Londres – A decretação de falência da Vice Media não significa o fim de uma das estrelas do mundo das novas mídias digitais, mas uma tentativa de salvar a marca que se consolidou por sua forma de contar histórias alinhada ao gosto dos jovens.
Foi o que prometeram Hozefa Lokhandwala e Bruce Dixon, CEOs da Vice, no comunicado enviado à equipe e ao mercado quando o pedido foi protocolado no Tribunal de Falências dos EUA nesta segunda-feira (15).
Todas as marcas da empresa (Vice, Vice News, Vice TV, Vice Studios, Pulse Films, Virtue, Refinery29 e iD) continuarão a produzir conteúdo enquanto o processo de venda caminha.
Com falência, credores da Vice Media assumem passivo
Como não houve um comprador interessado na marca que já chegou a valer US$ 5,7 bilhões, a Vice passou para as mãos de um consórcio formado por Fortress Investment Group, Soros Fund Management e Monroe Capital, por US$ 225 milhões.
Segundo o comunicado, os três credores injetam este valor na operação e assumem todo o passivo, que não é pequeno.
A dívida com o Fortress registrada pela Vice Media no pedido de falência é de US$ 474,6 milhões.
O comunicado informa que a injeção de recursos, assim como o caixa gerado pelas operações em andamento, “será mais do que suficiente para financiar seus negócios durante todo o processo de venda”, que espera concluir nos próximos dois a três meses.
Embora os credores tenham assumido a empresa, outros interessados podem fazer lances maiores e acabar levando a marca.

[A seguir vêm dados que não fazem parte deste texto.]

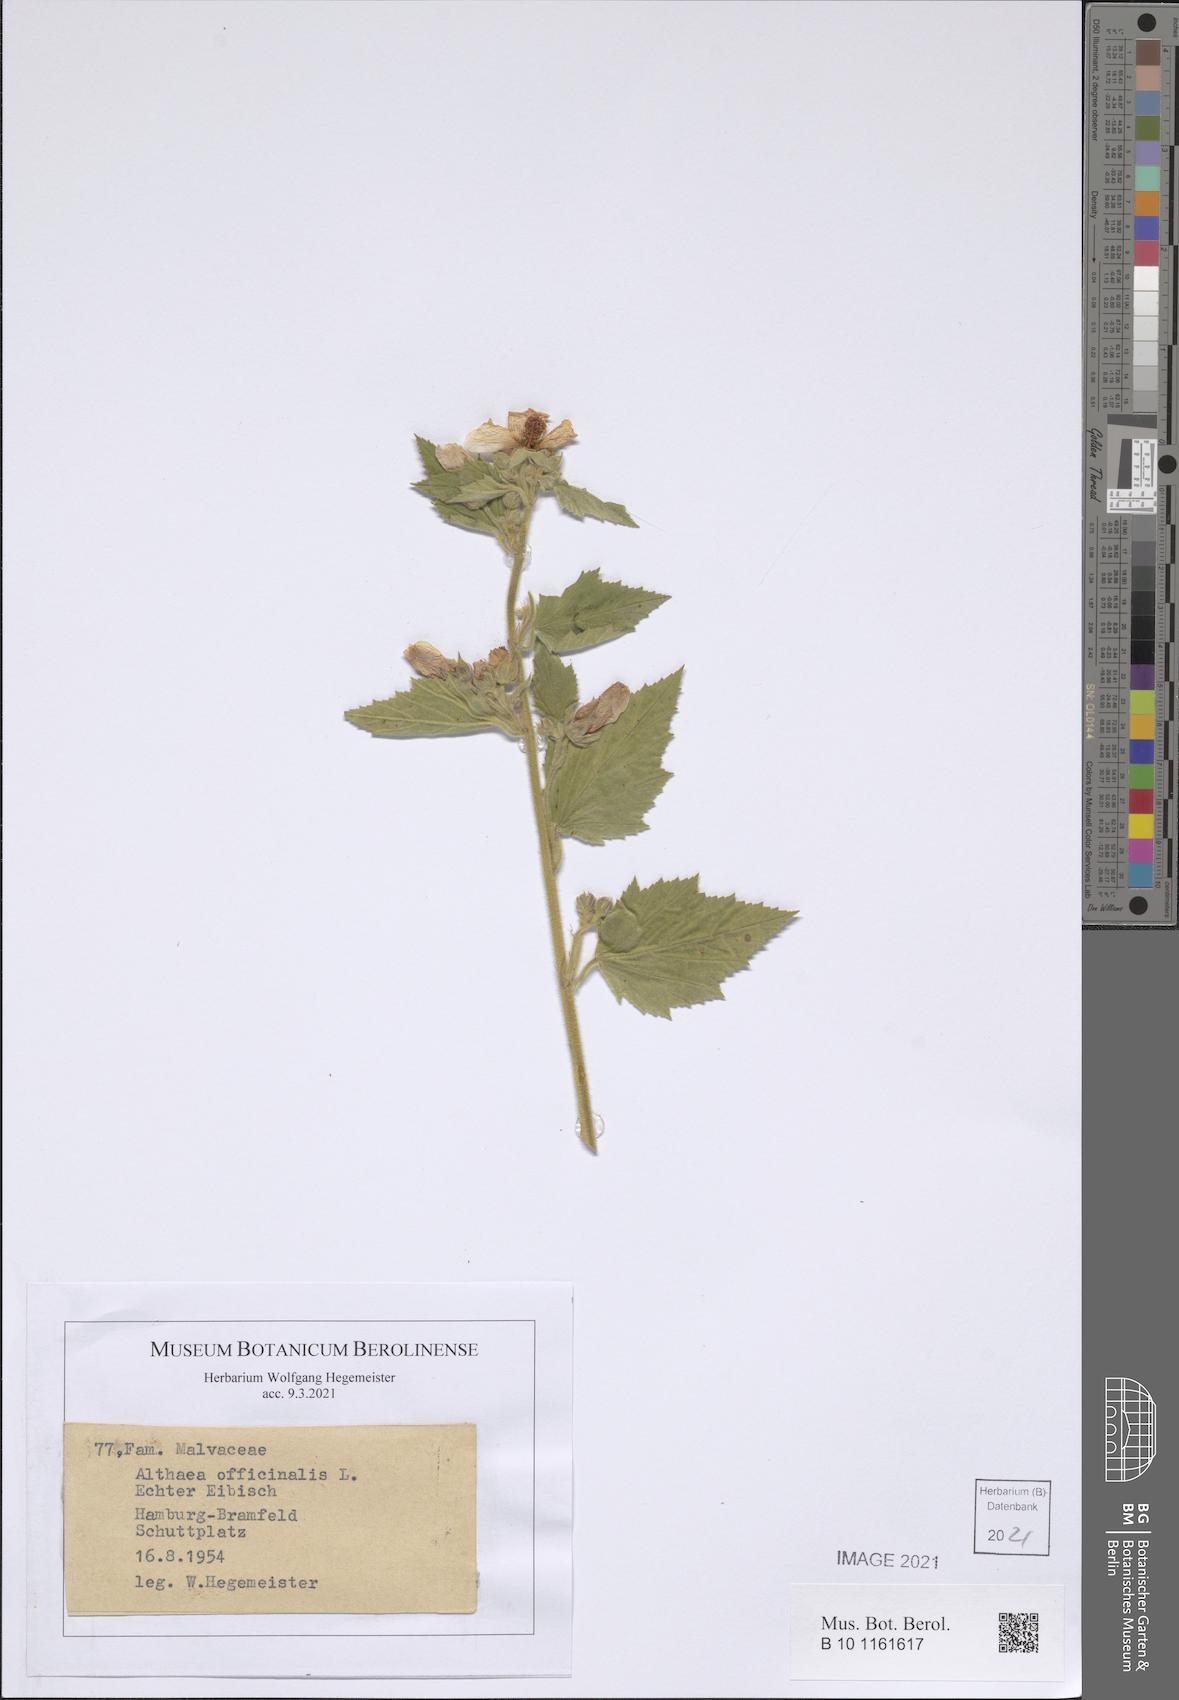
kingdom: Plantae
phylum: Tracheophyta
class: Magnoliopsida
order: Malvales
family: Malvaceae
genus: Althaea
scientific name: Althaea officinalis
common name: Marsh-mallow
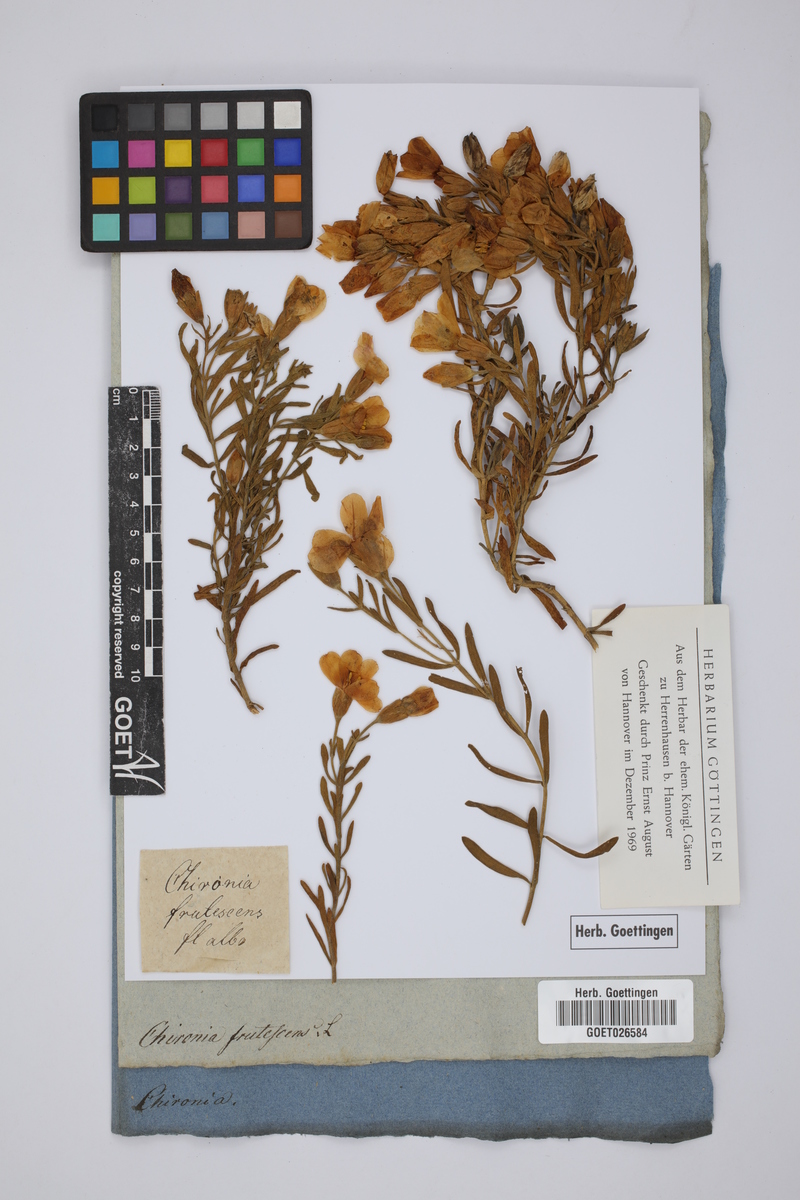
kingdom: Plantae
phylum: Tracheophyta
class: Magnoliopsida
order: Gentianales
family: Gentianaceae
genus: Orphium
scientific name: Orphium frutescens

O tom otimista dos CEOs tenta reverter a onda negativa que se abateu sobre a Vice Media recentemente.
Em abril, chegou ao fim o principal programa de jornalismo, o Vice News Tonight, resultando na demissão de dezenas de profissionais.
A notícia da falência iminente tinha sido revelada pelo New York Times e não desmentida.
“A Vice atende a uma enorme audiência global com uma marca única de conteúdo de notícias, entretenimento e estilo de vida”, disseram Bruce Dixon e Hozefa Lokhandwala ao anunciar a falência.
“Este processo de venda acelerado supervisionado pelo tribunal fortalecerá a empresa e a posicionará para um crescimento de longo prazo, protegendo assim o tipo de jornalismo autêntico e a criação de conteúdo que a tornaram tão confiável para os jovens e um parceiro tão valioso para marcas, agências e plataformas”
Os CEOs afirmaram que “terão agora uma estrutura de capital simplificada e a capacidade de operar sem as responsabilidades herdadas que sobrecarregam os negócios”.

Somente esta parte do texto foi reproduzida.